BMAL1-GPX3 axis in the choroid plexus mitigates Aβ pathology in an amyloid mouse model.

Alzheimer’s disease (AD) is the most common neurodegenerative disorder, with circadian rhythm disturbances strongly linked to its pathogenesis. The choroid plexus (ChP) is a circadian-regulated structure in the brain ventricles, but the role of the core clock gene brain and muscle ARNT-like protein 1 (BMAL1) in ChP in relation to AD pathology remains unclear. Here, we report that knockdown of Bmal1 in ChP epithelial cells of 5xFAD mice alleviates amyloid-β (Aβ) pathology, primarily by improving the function of astrocytes and border-associated macrophages (BAMs), with the latter potentially mediated by the upregulation of the secreted protein glutathione peroxidase 3 (GPX3), which reduces lipid peroxidation in BAMs.

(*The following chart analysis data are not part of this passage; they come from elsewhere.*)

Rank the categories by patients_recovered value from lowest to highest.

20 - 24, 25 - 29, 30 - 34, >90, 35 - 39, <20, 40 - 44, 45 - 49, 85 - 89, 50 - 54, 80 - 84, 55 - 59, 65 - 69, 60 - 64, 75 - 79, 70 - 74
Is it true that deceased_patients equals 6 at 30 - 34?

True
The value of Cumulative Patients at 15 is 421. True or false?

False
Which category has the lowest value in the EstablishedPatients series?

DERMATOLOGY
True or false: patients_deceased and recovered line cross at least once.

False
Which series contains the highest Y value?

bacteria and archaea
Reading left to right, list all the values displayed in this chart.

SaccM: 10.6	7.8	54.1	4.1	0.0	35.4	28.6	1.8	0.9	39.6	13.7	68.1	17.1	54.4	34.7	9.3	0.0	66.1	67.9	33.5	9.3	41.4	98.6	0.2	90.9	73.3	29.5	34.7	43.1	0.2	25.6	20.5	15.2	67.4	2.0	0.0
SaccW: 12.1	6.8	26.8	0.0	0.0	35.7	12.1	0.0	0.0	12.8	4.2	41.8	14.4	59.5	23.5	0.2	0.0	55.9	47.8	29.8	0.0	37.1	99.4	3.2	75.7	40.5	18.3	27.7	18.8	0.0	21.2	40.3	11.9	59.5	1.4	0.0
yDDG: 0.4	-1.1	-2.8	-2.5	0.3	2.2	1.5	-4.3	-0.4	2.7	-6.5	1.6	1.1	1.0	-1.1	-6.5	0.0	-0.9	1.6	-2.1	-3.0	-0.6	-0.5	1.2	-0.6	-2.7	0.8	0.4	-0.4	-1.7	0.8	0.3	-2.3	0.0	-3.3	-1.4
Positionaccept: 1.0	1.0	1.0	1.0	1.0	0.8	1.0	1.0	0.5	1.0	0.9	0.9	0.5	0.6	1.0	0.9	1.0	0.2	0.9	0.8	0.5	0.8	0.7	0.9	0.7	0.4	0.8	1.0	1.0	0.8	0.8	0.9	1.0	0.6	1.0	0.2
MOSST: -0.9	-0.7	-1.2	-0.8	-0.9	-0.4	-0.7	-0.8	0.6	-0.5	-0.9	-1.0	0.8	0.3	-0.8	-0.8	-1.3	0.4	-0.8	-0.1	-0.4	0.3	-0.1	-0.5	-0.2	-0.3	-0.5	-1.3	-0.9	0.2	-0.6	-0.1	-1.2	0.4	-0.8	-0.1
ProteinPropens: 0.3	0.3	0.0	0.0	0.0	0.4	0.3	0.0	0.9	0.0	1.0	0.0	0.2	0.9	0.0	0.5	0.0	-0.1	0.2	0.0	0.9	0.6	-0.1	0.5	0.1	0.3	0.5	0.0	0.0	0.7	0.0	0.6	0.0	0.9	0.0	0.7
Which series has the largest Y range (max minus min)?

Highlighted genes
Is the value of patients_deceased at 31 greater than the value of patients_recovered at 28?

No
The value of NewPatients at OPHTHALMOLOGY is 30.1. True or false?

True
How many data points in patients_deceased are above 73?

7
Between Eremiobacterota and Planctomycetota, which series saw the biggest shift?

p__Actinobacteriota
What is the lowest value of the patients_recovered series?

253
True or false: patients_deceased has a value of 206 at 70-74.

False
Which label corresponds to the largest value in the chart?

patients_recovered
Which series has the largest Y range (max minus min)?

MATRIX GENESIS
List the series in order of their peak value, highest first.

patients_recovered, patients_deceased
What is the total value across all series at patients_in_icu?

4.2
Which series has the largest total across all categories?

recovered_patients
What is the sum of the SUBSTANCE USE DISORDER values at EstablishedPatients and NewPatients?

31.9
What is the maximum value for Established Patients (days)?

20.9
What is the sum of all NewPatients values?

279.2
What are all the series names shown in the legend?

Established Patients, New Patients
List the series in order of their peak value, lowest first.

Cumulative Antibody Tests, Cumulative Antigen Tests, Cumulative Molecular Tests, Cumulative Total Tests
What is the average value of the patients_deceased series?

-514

Collectively, our findings establish the ChP-driven BMAL1-GPX3 axis as a new Aβ clearance mechanism, with GPX3 representing a promising therapeutic target. These findings provide new mechanistic insights into AD and suggest innovative treatment approaches. SUPPLEMENTARY INFORMATION: The online version contains supplementary material available at 10.1186/s12974-026-03691-9.